**SUPPLIED TEXT:**

============

Why is the supply of oil more price elastic in the long run? A) New deposits are found. B) Better extraction technology. C) Ability of firms to change the amount of all inputs. D) All of the above.

All of the above.

If the demand function for orange juice is expressed as Q = 2000 - 500p, where Q is quantity in gallons and p is price per gallon measured in dollars, then the demand for orange juice has a unitary elasticity when price equals A) $0. B) $1. C) $2. D) $4.

$2.

Suppose the demand curve for movie tickets has unitary price elasticity and the supply curve is perfectly price elastic. If 3 million tickets are currently sold at a price of $5, approximately how much tax revenue could the government generate from a $1 specific tax? A) $18 million B) $3 million C) $2.7 million D) $1.5 million

$2.7 million

Suppose the demand function for a good is expressed as Q = 100 - 4p. If the good currently sells for $10, then the price elasticity of demand equals A) -1.5. B) -0.67. C) -4. D) -2.5.

-0.67.

If the price of orange juice rises 10%, and as a result the quantity demanded falls by 8%, the price elasticity of demand for orange juice is A) -1.25. B) -80.0. C) -0.80. D) -10.0.

-0.80.

Suppose the inverse demand curve for a good is expressed as Q = 50 - 2p. If the good currently sells for $3, then the price elasticity of demand is A) -3 x (2/50). B) -2 x (50/3). C) -2 x (3/44). D) -3 x (44/2).

-2 * (3/44).

If the demand curve for orange juice is expressed as Q = 2000 - 500p, where Q is measured in gallons and p is measured in dollars, then at the price of $3, elasticity equals A) -0.33. B) -3. C) -9. D) -17.

-3.

If the supply curve for orange juice is estimated to be Q = 40 + 2p, then, at a price of $2, the price elasticity of supply is A) .01. B) .09. C) 1. D) 11.

.09.

If the government decides to levy an ad valorem tax on product with a perfectly inelastic supply. The consumers tax incidence will be A) 0 B) 1 C) .5 D) Cannot be determined.

0

In the late 1980s, the health benefits of oat bran were widely advertised. If the price of oats increased 50%, causing the quantity of oats supplied to increase by 40%, then the price elasticity of supply was A) 1.25. B) -1.25. C) -0.80. D) 0.80.

============

**PROBLEM TO SOLVE:**
Could you sum up the elasticity quiz in two sentences?

**RECORD LIST:**
============

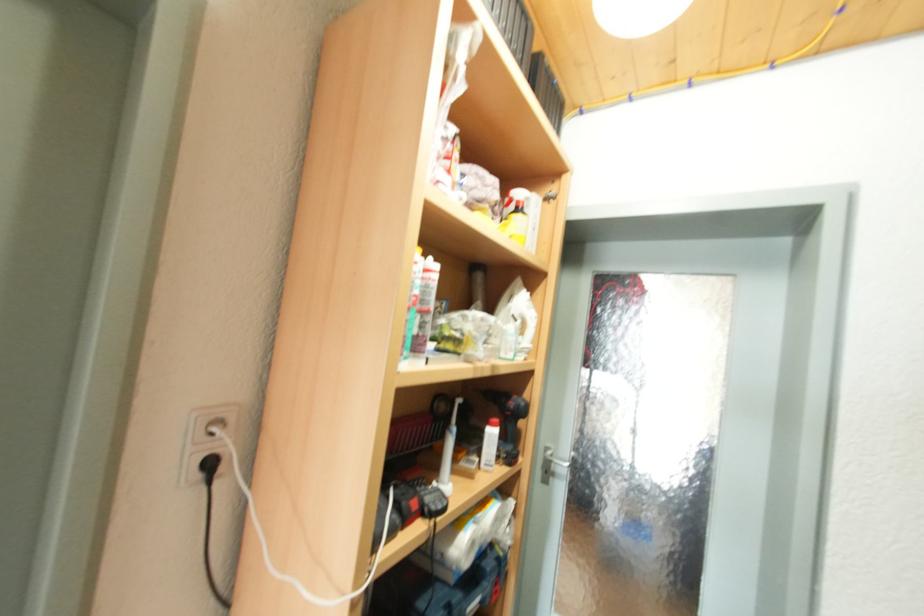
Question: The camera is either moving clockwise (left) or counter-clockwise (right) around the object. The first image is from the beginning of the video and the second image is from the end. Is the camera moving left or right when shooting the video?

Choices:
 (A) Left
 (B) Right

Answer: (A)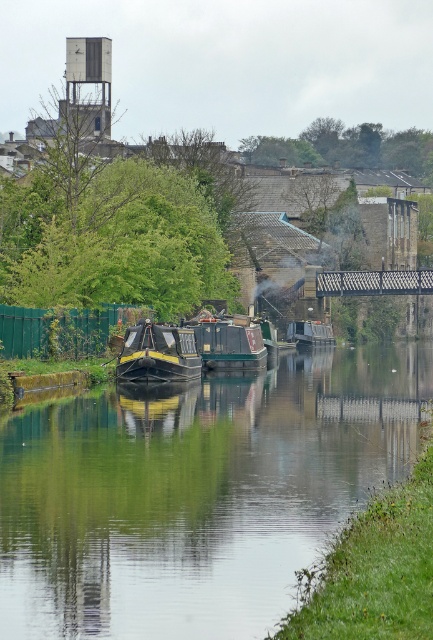
You are a cyclist approaching the metallic grid bridge at center from the left. There is a black polished wood boat at center moving towards the bridge. Will the boat reach the bridge before you?

The black polished wood boat at center is in front of the metallic grid bridge at center, so the boat is already closer to the bridge than the cyclist. Therefore, the boat will reach the bridge before the cyclist.

You are a delivery person needing to cross the canal using the metallic grid bridge at center while avoiding the green wooden boat at center. Can you safely pass through the bridge without hitting the boat?

The green wooden boat at center has a lesser width compared to the metallic grid bridge at center, so yes, you can safely pass through the bridge without hitting the boat since the bridge is wider than the boat.

You are a photographer planning to capture the canal scene. You want to ensure both the black polished wood boat at center and the metallic silver boat at center are fully visible in your shot. Given their sizes, which boat should you position closer to the camera to include both without cropping?

Since the black polished wood boat at center is smaller than the metallic silver boat at center, you should position the black polished wood boat at center closer to the camera to ensure both fit within the frame without cropping.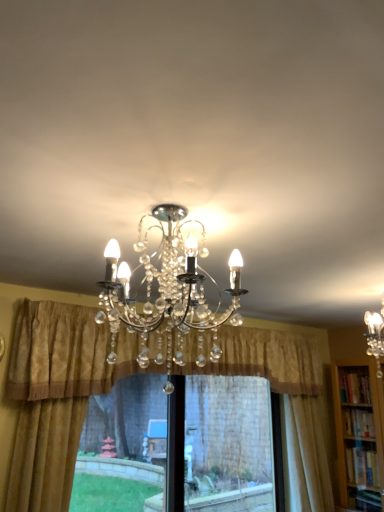
Question: Could transparent plastic window screen at center be considered to be inside gold textured curtain at center, which ranks as the second curtain in right-to-left order?

Choices:
 (A) no
 (B) yes

Answer: (A)

Question: Is transparent plastic window screen at center at the back of gold textured curtain at center, the second curtain viewed from the left?

Choices:
 (A) yes
 (B) no

Answer: (B)

Question: Could you tell me if gold textured curtain at center, which ranks as the second curtain in right-to-left order, is facing transparent plastic window screen at center?

Choices:
 (A) yes
 (B) no

Answer: (B)

Question: Is gold textured curtain at center, which ranks as the second curtain in right-to-left order, not within transparent plastic window screen at center?

Choices:
 (A) no
 (B) yes

Answer: (B)

Question: Is gold textured curtain at center, which ranks as the second curtain in right-to-left order, at the right side of transparent plastic window screen at center?

Choices:
 (A) no
 (B) yes

Answer: (A)

Question: Does gold textured curtain at center, the second curtain viewed from the left, have a smaller size compared to transparent plastic window screen at center?

Choices:
 (A) yes
 (B) no

Answer: (B)

Question: Is gold textured curtain at center, which ranks as the second curtain in right-to-left order, shorter than green grass at lower left?

Choices:
 (A) no
 (B) yes

Answer: (B)

Question: From a real-world perspective, is gold textured curtain at center, the second curtain viewed from the left, physically below green grass at lower left?

Choices:
 (A) yes
 (B) no

Answer: (B)

Question: From a real-world perspective, is gold textured curtain at center, which ranks as the second curtain in right-to-left order, positioned over green grass at lower left based on gravity?

Choices:
 (A) no
 (B) yes

Answer: (B)

Question: From the image's perspective, would you say gold textured curtain at center, which ranks as the second curtain in right-to-left order, is shown under green grass at lower left?

Choices:
 (A) no
 (B) yes

Answer: (A)

Question: Is gold textured curtain at center, which ranks as the second curtain in right-to-left order, closer to the viewer compared to green grass at lower left?

Choices:
 (A) no
 (B) yes

Answer: (B)

Question: Is gold textured curtain at center, which ranks as the second curtain in right-to-left order, looking in the opposite direction of green grass at lower left?

Choices:
 (A) no
 (B) yes

Answer: (A)

Question: Is gold textured curtain at left, marked as the first curtain in a left-to-right arrangement, shorter than clear crystal chandelier at center?

Choices:
 (A) yes
 (B) no

Answer: (B)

============

**ANSWER TO THIS EXERCISE:**
The quiz is a series of multiple-choice items on the price elasticity of demand and supply, covering linear demand and supply functions, percentage changes in price and quantity, and tax revenue and tax incidence. Most items are followed by their answer: for example, oil supply is more price elastic in the long run for all of the listed reasons, and a 10% price rise that cuts quantity demanded by 8% gives a demand elasticity of -0.80.